- [How to complete this task] Leave the images aside and output every entry exactly.

- [Supplied records]
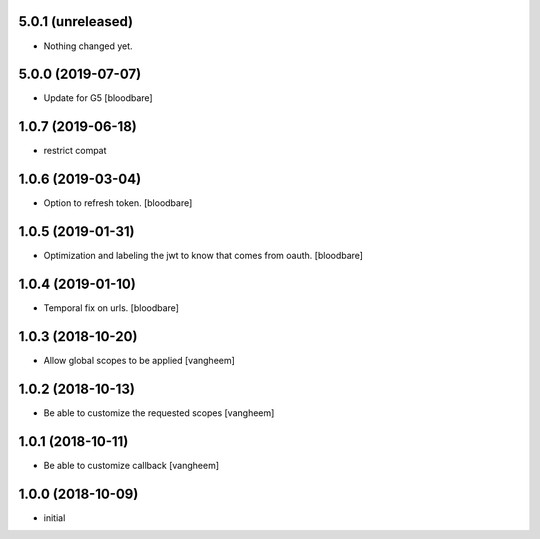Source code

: 5.0.1 (unreleased)
------------------

- Nothing changed yet.


5.0.0 (2019-07-07)
------------------

- Update for G5
  [bloodbare]


1.0.7 (2019-06-18)
------------------

- restrict compat


1.0.6 (2019-03-04)
------------------

- Option to refresh token.
  [bloodbare]


1.0.5 (2019-01-31)
------------------

- Optimization and labeling the jwt to know that comes from oauth.
  [bloodbare]


1.0.4 (2019-01-10)
------------------

- Temporal fix on urls.
  [bloodbare]


1.0.3 (2018-10-20)
------------------

- Allow global scopes to be applied
  [vangheem]


1.0.2 (2018-10-13)
------------------

- Be able to customize the requested scopes
  [vangheem]


1.0.1 (2018-10-11)
------------------

- Be able to customize callback
  [vangheem]


1.0.0 (2018-10-09)
------------------

- initial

- [Result]
Source code

: 5.0.1 (unreleased)
------------------

- Nothing changed yet.


5.0.0 (2019-07-07)
------------------

- Update for G5
  [bloodbare]


1.0.7 (2019-06-18)
------------------

- restrict compat


1.0.6 (2019-03-04)
------------------

- Option to refresh token.
  [bloodbare]


1.0.5 (2019-01-31)
------------------

- Optimization and labeling the jwt to know that comes from oauth.
  [bloodbare]


1.0.4 (2019-01-10)
------------------

- Temporal fix on urls.
  [bloodbare]


1.0.3 (2018-10-20)
------------------

- Allow global scopes to be applied
  [vangheem]


1.0.2 (2018-10-13)
------------------

- Be able to customize the requested scopes
  [vangheem]


1.0.1 (2018-10-11)
------------------

- Be able to customize callback
  [vangheem]


1.0.0 (2018-10-09)
------------------

- initial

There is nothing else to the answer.